Résumé

Julien Sée Journal d'un habitant de Colmar… (1884)

L'Alsace vous envoie, par l'organe des citoyens de Colmar soussignés, son adhésion sans réserve pour la grande tâche de la défense nationale que vous avez eu le courage d'assumer à l'heure de nos désastres.
Invinciblement française par le cœur, l'Alsace tient plus que jamais à le rester aujourd'hui que la France entière rentre en possession de ses droits. En face de l'ennemi, nos cœurs tressaillent à une même pensée : chasser l'étranger du sol de la patrie, le chasser par la liberté. Aucun sacrifice ne nous coûtera pour conserver notre nationalité et pour terminer l'œuvre de la Révolution.
Source : Gallica

Julien Sée Journal d'un habitant de Colmar… (1884)

« Comment! s'écrient certaines gens, cette canaille (l'empereur!) s'imagine-t-elle que nous allons nous faire tifer pour elle et son galopin? Ah! mais non, plutôt les Prussiens! » Voilà où dix-huit années d'empire ont amené le fier esprit gaulois. En fait, la cause de l'empereur et celle du pays sont pour le moment inséparables; il s'agit d'abord de chasser l'ennemi, les comptes intérieurs pourront se régler plus tard.
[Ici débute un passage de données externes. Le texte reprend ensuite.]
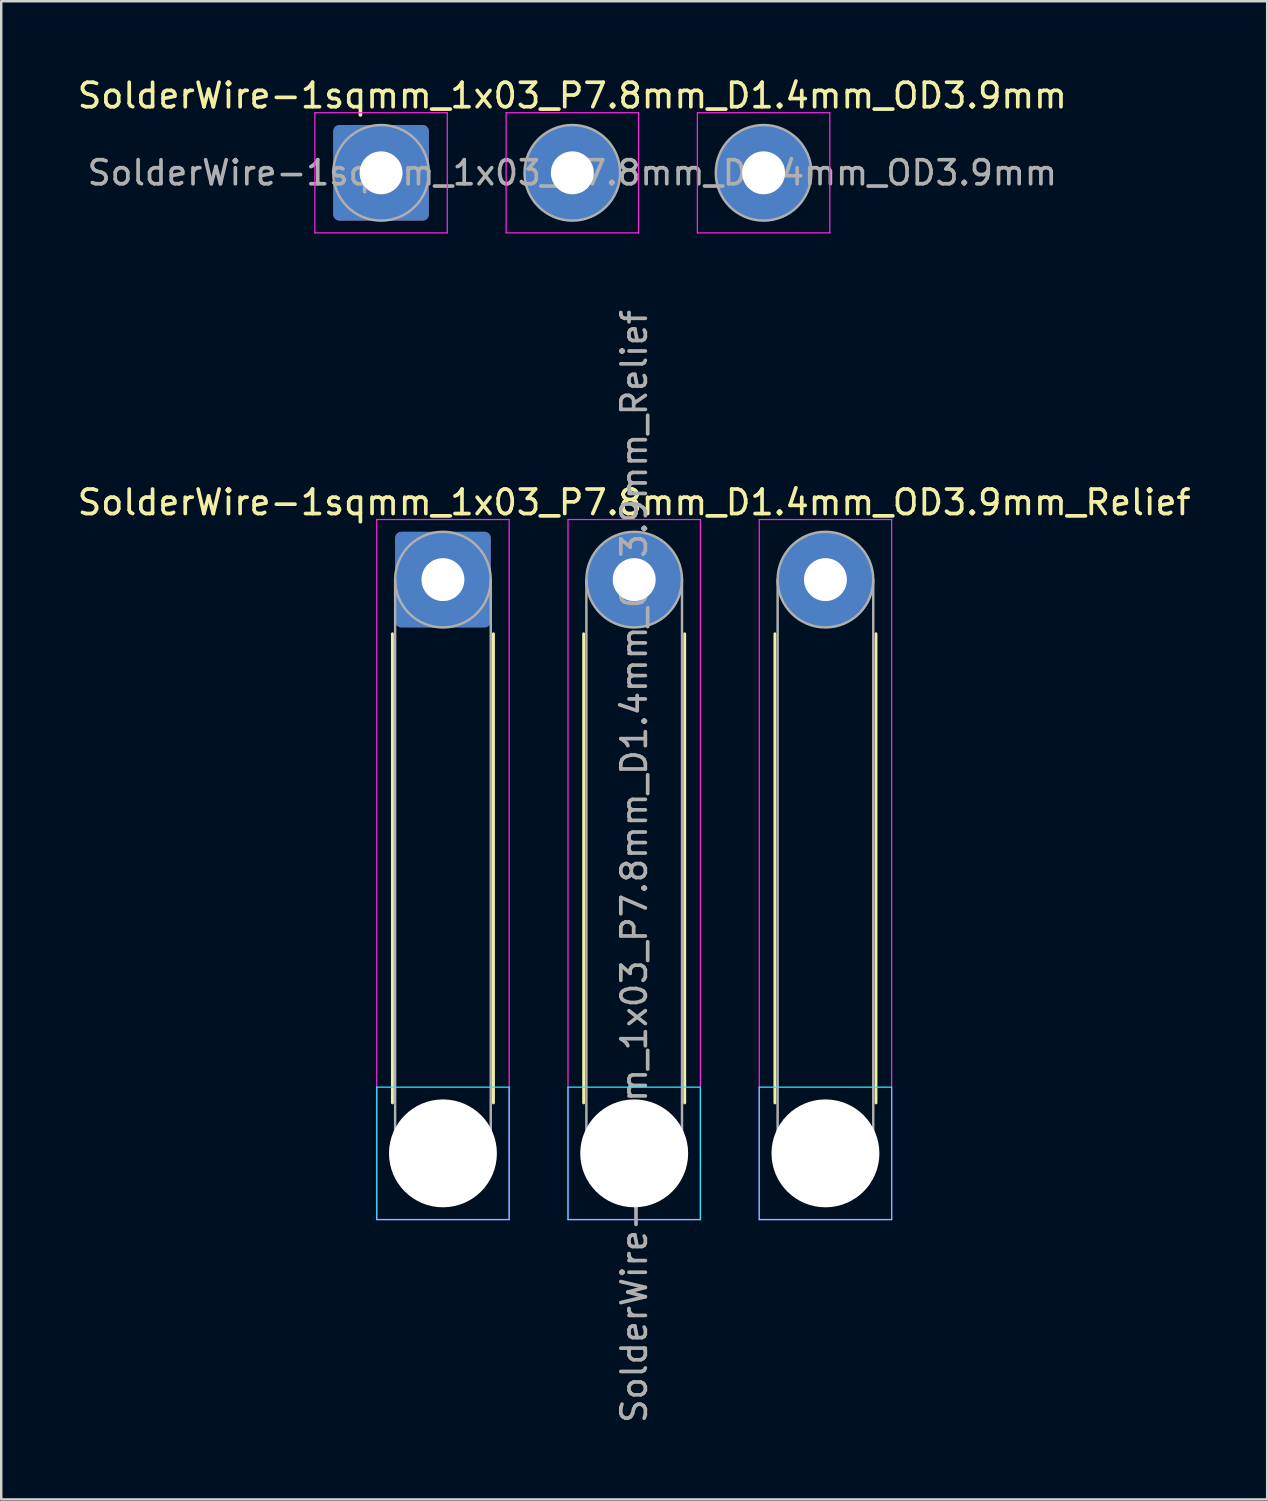
<source format=kicad_pcb>
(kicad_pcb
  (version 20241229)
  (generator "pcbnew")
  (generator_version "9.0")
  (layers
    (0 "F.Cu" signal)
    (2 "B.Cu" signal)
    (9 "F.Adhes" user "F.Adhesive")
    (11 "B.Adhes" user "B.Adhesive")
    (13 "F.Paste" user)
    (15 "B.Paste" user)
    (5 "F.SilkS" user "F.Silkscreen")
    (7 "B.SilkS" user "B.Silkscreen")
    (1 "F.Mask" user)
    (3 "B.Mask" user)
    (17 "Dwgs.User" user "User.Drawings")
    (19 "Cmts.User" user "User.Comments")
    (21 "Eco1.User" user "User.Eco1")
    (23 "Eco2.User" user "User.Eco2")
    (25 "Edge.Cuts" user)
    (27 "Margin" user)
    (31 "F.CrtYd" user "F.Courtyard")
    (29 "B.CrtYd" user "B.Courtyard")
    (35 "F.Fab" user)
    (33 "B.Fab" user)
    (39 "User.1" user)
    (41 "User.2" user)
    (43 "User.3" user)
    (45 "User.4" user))
  (footprint "SolderWire-1sqmm_1x03_P7.8mm_D1.4mm_OD3.9mm_Relief"
    (layer "F.Cu")
    (at 15.015 20.589)
    (property "Reference" "SolderWire-1sqmm_1x03_P7.8mm_D1.4mm_OD3.9mm_Relief" (at 7.8 -3.15 0) (layer "F.SilkS") (effects (font (size 1 1) (thickness 0.15))))
    (attr exclude_from_pos_files exclude_from_bom)
    (fp_line (start -2.06 2.21) (end -2.06 21.34) (stroke (width 0.12) (type solid)) (layer "F.SilkS"))
    (fp_line (start 2.06 2.21) (end 2.06 21.34) (stroke (width 0.12) (type solid)) (layer "F.SilkS"))
    (fp_line (start 5.74 2.21) (end 5.74 21.34) (stroke (width 0.12) (type solid)) (layer "F.SilkS"))
    (fp_line (start 9.86 2.21) (end 9.86 21.34) (stroke (width 0.12) (type solid)) (layer "F.SilkS"))
    (fp_line (start 13.54 2.21) (end 13.54 21.34) (stroke (width 0.12) (type solid)) (layer "F.SilkS"))
    (fp_line (start 17.66 2.21) (end 17.66 21.34) (stroke (width 0.12) (type solid)) (layer "F.SilkS"))
    (fp_line (start -2.7 20.7) (end -2.7 26.1) (stroke (width 0.05) (type solid)) (layer "B.CrtYd"))
    (fp_line (start -2.7 26.1) (end 2.7 26.1) (stroke (width 0.05) (type solid)) (layer "B.CrtYd"))
    (fp_line (start 2.7 20.7) (end -2.7 20.7) (stroke (width 0.05) (type solid)) (layer "B.CrtYd"))
    (fp_line (start 2.7 26.1) (end 2.7 20.7) (stroke (width 0.05) (type solid)) (layer "B.CrtYd"))
    (fp_line (start 5.1 20.7) (end 5.1 26.1) (stroke (width 0.05) (type solid)) (layer "B.CrtYd"))
    (fp_line (start 5.1 26.1) (end 10.5 26.1) (stroke (width 0.05) (type solid)) (layer "B.CrtYd"))
    (fp_line (start 10.5 20.7) (end 5.1 20.7) (stroke (width 0.05) (type solid)) (layer "B.CrtYd"))
    (fp_line (start 10.5 26.1) (end 10.5 20.7) (stroke (width 0.05) (type solid)) (layer "B.CrtYd"))
    (fp_line (start 12.9 20.7) (end 12.9 26.1) (stroke (width 0.05) (type solid)) (layer "B.CrtYd"))
    (fp_line (start 12.9 26.1) (end 18.3 26.1) (stroke (width 0.05) (type solid)) (layer "B.CrtYd"))
    (fp_line (start 18.3 20.7) (end 12.9 20.7) (stroke (width 0.05) (type solid)) (layer "B.CrtYd"))
    (fp_line (start 18.3 26.1) (end 18.3 20.7) (stroke (width 0.05) (type solid)) (layer "B.CrtYd"))
    (fp_line (start -2.7 -2.45) (end -2.7 26.1) (stroke (width 0.05) (type solid)) (layer "F.CrtYd"))
    (fp_line (start -2.7 26.1) (end 2.7 26.1) (stroke (width 0.05) (type solid)) (layer "F.CrtYd"))
    (fp_line (start 2.7 -2.45) (end -2.7 -2.45) (stroke (width 0.05) (type solid)) (layer "F.CrtYd"))
    (fp_line (start 2.7 26.1) (end 2.7 -2.45) (stroke (width 0.05) (type solid)) (layer "F.CrtYd"))
    (fp_line (start 5.1 -2.45) (end 5.1 26.1) (stroke (width 0.05) (type solid)) (layer "F.CrtYd"))
    (fp_line (start 5.1 26.1) (end 10.5 26.1) (stroke (width 0.05) (type solid)) (layer "F.CrtYd"))
    (fp_line (start 10.5 -2.45) (end 5.1 -2.45) (stroke (width 0.05) (type solid)) (layer "F.CrtYd"))
    (fp_line (start 10.5 26.1) (end 10.5 -2.45) (stroke (width 0.05) (type solid)) (layer "F.CrtYd"))
    (fp_line (start 12.9 -2.45) (end 12.9 26.1) (stroke (width 0.05) (type solid)) (layer "F.CrtYd"))
    (fp_line (start 12.9 26.1) (end 18.3 26.1) (stroke (width 0.05) (type solid)) (layer "F.CrtYd"))
    (fp_line (start 18.3 -2.45) (end 12.9 -2.45) (stroke (width 0.05) (type solid)) (layer "F.CrtYd"))
    (fp_line (start 18.3 26.1) (end 18.3 -2.45) (stroke (width 0.05) (type solid)) (layer "F.CrtYd"))
    (fp_line (start -1.95 0) (end -1.95 23.4) (stroke (width 0.1) (type solid)) (layer "F.Fab"))
    (fp_line (start 1.95 0) (end 1.95 23.4) (stroke (width 0.1) (type solid)) (layer "F.Fab"))
    (fp_line (start 5.85 0) (end 5.85 23.4) (stroke (width 0.1) (type solid)) (layer "F.Fab"))
    (fp_line (start 9.75 0) (end 9.75 23.4) (stroke (width 0.1) (type solid)) (layer "F.Fab"))
    (fp_line (start 13.65 0) (end 13.65 23.4) (stroke (width 0.1) (type solid)) (layer "F.Fab"))
    (fp_line (start 17.55 0) (end 17.55 23.4) (stroke (width 0.1) (type solid)) (layer "F.Fab"))
    (fp_circle (center 0 0) (end 1.95 0) (stroke (width 0.1) (type solid)) (fill no) (layer "F.Fab"))
    (fp_circle (center 0 23.4) (end 1.95 23.4) (stroke (width 0.1) (type solid)) (fill no) (layer "F.Fab"))
    (fp_circle (center 7.8 0) (end 9.75 0) (stroke (width 0.1) (type solid)) (fill no) (layer "F.Fab"))
    (fp_circle (center 7.8 23.4) (end 9.75 23.4) (stroke (width 0.1) (type solid)) (fill no) (layer "F.Fab"))
    (fp_circle (center 15.6 0) (end 17.55 0) (stroke (width 0.1) (type solid)) (fill no) (layer "F.Fab"))
    (fp_circle (center 15.6 23.4) (end 17.55 23.4) (stroke (width 0.1) (type solid)) (fill no) (layer "F.Fab"))
    (fp_text user "${REFERENCE}" (at 7.8 11.7 90) (layer "F.Fab") (effects (font (size 1 1) (thickness 0.15))))
    (pad "" np_thru_hole circle (at 0 23.4) (size 4.4 4.4) (drill 4.4) (layers "*.Cu" "*.Mask"))
    (pad "" np_thru_hole circle (at 7.8 23.4) (size 4.4 4.4) (drill 4.4) (layers "*.Cu" "*.Mask"))
    (pad "" np_thru_hole circle (at 15.6 23.4) (size 4.4 4.4) (drill 4.4) (layers "*.Cu" "*.Mask"))
    (pad "1" thru_hole roundrect (at 0 0) (size 3.9 3.9) (drill 1.75) (layers "*.Cu" "*.Mask") (roundrect_rratio 0.064))
    (pad "2" thru_hole circle (at 7.8 0) (size 3.9 3.9) (drill 1.75) (layers "*.Cu" "*.Mask"))
    (pad "3" thru_hole circle (at 15.6 0) (size 3.9 3.9) (drill 1.75) (layers "*.Cu" "*.Mask")))
  (footprint "SolderWire-1sqmm_1x03_P7.8mm_D1.4mm_OD3.9mm"
    (layer "F.Cu")
    (at 12.492 3.998)
    (property "Reference" "SolderWire-1sqmm_1x03_P7.8mm_D1.4mm_OD3.9mm" (at 7.8 -3.15 0) (layer "F.SilkS") (effects (font (size 1 1) (thickness 0.15))))
    (attr exclude_from_pos_files exclude_from_bom)
    (fp_line (start -2.7 -2.45) (end -2.7 2.45) (stroke (width 0.05) (type solid)) (layer "F.CrtYd"))
    (fp_line (start -2.7 2.45) (end 2.7 2.45) (stroke (width 0.05) (type solid)) (layer "F.CrtYd"))
    (fp_line (start 2.7 -2.45) (end -2.7 -2.45) (stroke (width 0.05) (type solid)) (layer "F.CrtYd"))
    (fp_line (start 2.7 2.45) (end 2.7 -2.45) (stroke (width 0.05) (type solid)) (layer "F.CrtYd"))
    (fp_line (start 5.1 -2.45) (end 5.1 2.45) (stroke (width 0.05) (type solid)) (layer "F.CrtYd"))
    (fp_line (start 5.1 2.45) (end 10.5 2.45) (stroke (width 0.05) (type solid)) (layer "F.CrtYd"))
    (fp_line (start 10.5 -2.45) (end 5.1 -2.45) (stroke (width 0.05) (type solid)) (layer "F.CrtYd"))
    (fp_line (start 10.5 2.45) (end 10.5 -2.45) (stroke (width 0.05) (type solid)) (layer "F.CrtYd"))
    (fp_line (start 12.9 -2.45) (end 12.9 2.45) (stroke (width 0.05) (type solid)) (layer "F.CrtYd"))
    (fp_line (start 12.9 2.45) (end 18.3 2.45) (stroke (width 0.05) (type solid)) (layer "F.CrtYd"))
    (fp_line (start 18.3 -2.45) (end 12.9 -2.45) (stroke (width 0.05) (type solid)) (layer "F.CrtYd"))
    (fp_line (start 18.3 2.45) (end 18.3 -2.45) (stroke (width 0.05) (type solid)) (layer "F.CrtYd"))
    (fp_circle (center 0 0) (end 1.95 0) (stroke (width 0.1) (type solid)) (fill no) (layer "F.Fab"))
    (fp_circle (center 7.8 0) (end 9.75 0) (stroke (width 0.1) (type solid)) (fill no) (layer "F.Fab"))
    (fp_circle (center 15.6 0) (end 17.55 0) (stroke (width 0.1) (type solid)) (fill no) (layer "F.Fab"))
    (fp_text user "${REFERENCE}" (at 7.8 0 0) (layer "F.Fab") (effects (font (size 0.98 0.98) (thickness 0.15))))
    (pad "1" thru_hole roundrect (at 0 0) (size 3.9 3.9) (drill 1.75) (layers "*.Cu" "*.Mask") (roundrect_rratio 0.064))
    (pad "2" thru_hole circle (at 7.8 0) (size 3.9 3.9) (drill 1.75) (layers "*.Cu" "*.Mask"))
    (pad "3" thru_hole circle (at 15.6 0) (size 3.9 3.9) (drill 1.75) (layers "*.Cu" "*.Mask")))
  (gr_rect
    (start -3 -3)
    (end 48.631 58.104)
    (stroke (width 0.1) (type default))
    (fill no)
    (layer "Edge.Cuts")))
</source>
Mais la masse est aveugle, elle ne comprend pas. Quand ils seront à Paris, pourrons-nous leur interdire l'annexion de l'Alsace à l'Allemagne?
Source : Gallica

Julien Sée Journal d'un habitant de Colmar… (1884)
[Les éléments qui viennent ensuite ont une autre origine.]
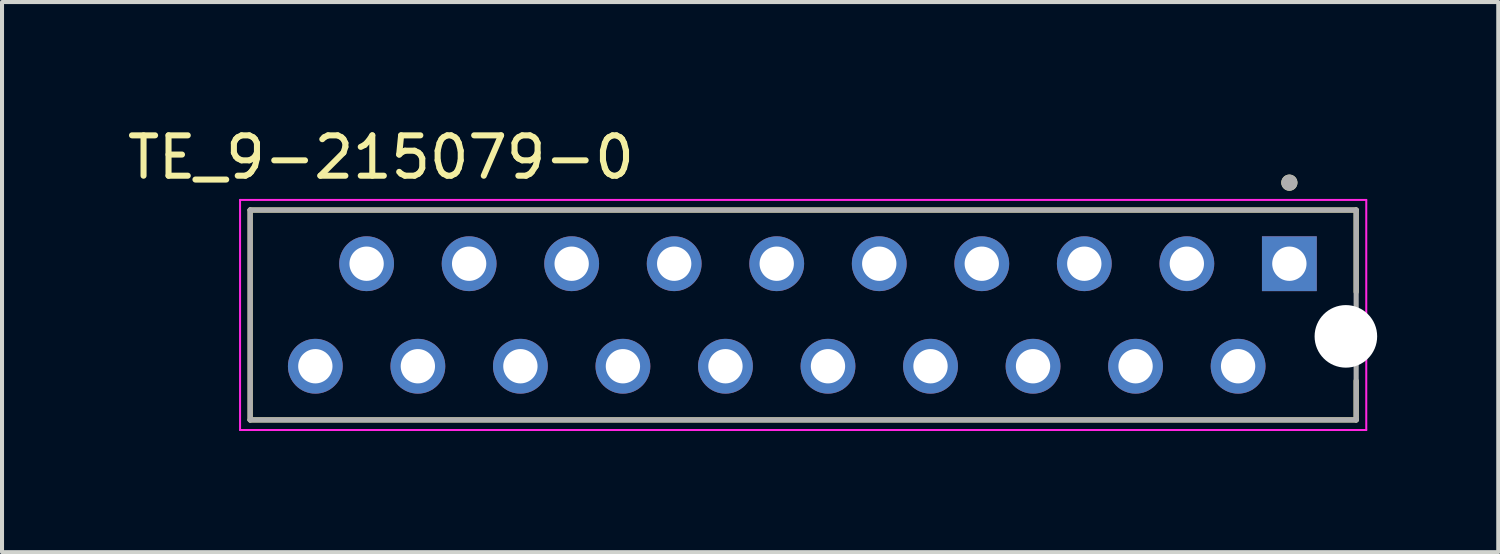
<source format=kicad_pcb>
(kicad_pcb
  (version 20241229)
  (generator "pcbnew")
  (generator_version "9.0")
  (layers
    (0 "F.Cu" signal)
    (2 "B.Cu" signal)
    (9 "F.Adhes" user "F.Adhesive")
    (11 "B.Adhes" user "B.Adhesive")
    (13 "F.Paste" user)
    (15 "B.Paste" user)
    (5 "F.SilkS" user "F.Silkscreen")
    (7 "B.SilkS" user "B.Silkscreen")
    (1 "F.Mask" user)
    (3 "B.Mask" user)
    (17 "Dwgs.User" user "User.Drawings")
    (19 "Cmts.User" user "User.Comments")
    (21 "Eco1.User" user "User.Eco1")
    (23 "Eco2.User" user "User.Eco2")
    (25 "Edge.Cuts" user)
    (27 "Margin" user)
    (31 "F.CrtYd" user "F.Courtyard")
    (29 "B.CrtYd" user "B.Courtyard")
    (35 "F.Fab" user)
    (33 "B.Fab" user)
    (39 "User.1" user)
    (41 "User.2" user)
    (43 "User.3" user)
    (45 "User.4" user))
  (footprint "TE_9-215079-0"
    (layer "F.Cu")
    (at 28.892 3.483)
    (property "Reference" "TE_9-215079-0" (at -22.505 -2.635 0) (layer "F.SilkS") (effects (font (size 1 1) (thickness 0.15))))
    (attr through_hole)
    (fp_line (start -25.745 -1.33) (end 1.655 -1.33) (stroke (width 0.127) (type solid)) (layer "F.SilkS"))
    (fp_line (start -25.745 3.87) (end -25.745 -1.33) (stroke (width 0.127) (type solid)) (layer "F.SilkS"))
    (fp_line (start 1.655 -1.33) (end 1.655 0.7) (stroke (width 0.127) (type solid)) (layer "F.SilkS"))
    (fp_line (start 1.655 2.9) (end 1.655 3.87) (stroke (width 0.127) (type solid)) (layer "F.SilkS"))
    (fp_line (start 1.655 3.87) (end -25.745 3.87) (stroke (width 0.127) (type solid)) (layer "F.SilkS"))
    (fp_circle (center 0 -2.008) (end 0.1 -2.008) (stroke (width 0.2) (type solid)) (fill no) (layer "F.SilkS"))
    (fp_line (start -25.995 -1.58) (end 1.905 -1.58) (stroke (width 0.05) (type solid)) (layer "F.CrtYd"))
    (fp_line (start -25.995 4.12) (end -25.995 -1.58) (stroke (width 0.05) (type solid)) (layer "F.CrtYd"))
    (fp_line (start 1.905 -1.58) (end 1.905 4.12) (stroke (width 0.05) (type solid)) (layer "F.CrtYd"))
    (fp_line (start 1.905 4.12) (end -25.995 4.12) (stroke (width 0.05) (type solid)) (layer "F.CrtYd"))
    (fp_line (start -25.745 -1.33) (end 1.655 -1.33) (stroke (width 0.127) (type solid)) (layer "F.Fab"))
    (fp_line (start -25.745 3.87) (end -25.745 -1.33) (stroke (width 0.127) (type solid)) (layer "F.Fab"))
    (fp_line (start 1.655 -1.33) (end 1.655 3.87) (stroke (width 0.127) (type solid)) (layer "F.Fab"))
    (fp_line (start 1.655 3.87) (end -25.745 3.87) (stroke (width 0.127) (type solid)) (layer "F.Fab"))
    (fp_circle (center 0 -2.008) (end 0.1 -2.008) (stroke (width 0.2) (type solid)) (fill no) (layer "F.Fab"))
    (pad "" np_thru_hole circle (at 1.4 1.8) (size 1.55 1.55) (drill 1.55) (layers "*.Cu" "*.Mask"))
    (pad "1" thru_hole rect (at 0 0) (size 1.358 1.358) (drill 0.85) (layers "*.Cu" "*.Mask"))
    (pad "2" thru_hole circle (at -1.27 2.54) (size 1.358 1.358) (drill 0.85) (layers "*.Cu" "*.Mask"))
    (pad "3" thru_hole circle (at -2.54 0) (size 1.358 1.358) (drill 0.85) (layers "*.Cu" "*.Mask"))
    (pad "4" thru_hole circle (at -3.81 2.54) (size 1.358 1.358) (drill 0.85) (layers "*.Cu" "*.Mask"))
    (pad "5" thru_hole circle (at -5.08 0) (size 1.358 1.358) (drill 0.85) (layers "*.Cu" "*.Mask"))
    (pad "6" thru_hole circle (at -6.35 2.54) (size 1.358 1.358) (drill 0.85) (layers "*.Cu" "*.Mask"))
    (pad "7" thru_hole circle (at -7.62 0) (size 1.358 1.358) (drill 0.85) (layers "*.Cu" "*.Mask"))
    (pad "8" thru_hole circle (at -8.89 2.54) (size 1.358 1.358) (drill 0.85) (layers "*.Cu" "*.Mask"))
    (pad "9" thru_hole circle (at -10.16 0) (size 1.358 1.358) (drill 0.85) (layers "*.Cu" "*.Mask"))
    (pad "10" thru_hole circle (at -11.43 2.54) (size 1.358 1.358) (drill 0.85) (layers "*.Cu" "*.Mask"))
    (pad "11" thru_hole circle (at -12.7 0) (size 1.358 1.358) (drill 0.85) (layers "*.Cu" "*.Mask"))
    (pad "12" thru_hole circle (at -13.97 2.54) (size 1.358 1.358) (drill 0.85) (layers "*.Cu" "*.Mask"))
    (pad "13" thru_hole circle (at -15.24 0) (size 1.358 1.358) (drill 0.85) (layers "*.Cu" "*.Mask"))
    (pad "14" thru_hole circle (at -16.51 2.54) (size 1.358 1.358) (drill 0.85) (layers "*.Cu" "*.Mask"))
    (pad "15" thru_hole circle (at -17.78 0) (size 1.358 1.358) (drill 0.85) (layers "*.Cu" "*.Mask"))
    (pad "16" thru_hole circle (at -19.05 2.54) (size 1.358 1.358) (drill 0.85) (layers "*.Cu" "*.Mask"))
    (pad "17" thru_hole circle (at -20.32 0) (size 1.358 1.358) (drill 0.85) (layers "*.Cu" "*.Mask"))
    (pad "18" thru_hole circle (at -21.59 2.54) (size 1.358 1.358) (drill 0.85) (layers "*.Cu" "*.Mask"))
    (pad "19" thru_hole circle (at -22.86 0) (size 1.358 1.358) (drill 0.85) (layers "*.Cu" "*.Mask"))
    (pad "20" thru_hole circle (at -24.13 2.54) (size 1.358 1.358) (drill 0.85) (layers "*.Cu" "*.Mask")))
  (gr_rect
    (start -3 -3)
    (end 34.067 10.628)
    (stroke (width 0.1) (type default))
    (fill no)
    (layer "Edge.Cuts")))
</source>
Vous venez, par un acte de généreuse compassion, de ranimer l'antique et toujours vivante confraternité qui a uni les deux peuples de Suisse et d'Alsace dans les luttes de votre indépendance. En appelant sur le sol hospitalier de la Suisse nos infortunés frères de Strasbourg, vous nous enseignez noblement ce que l'humanité peut attendre d'un peuple qui a fondé sa liberté par le courage, la dignité des mœurs, le sentiment du devoir et la confiance en Dieu.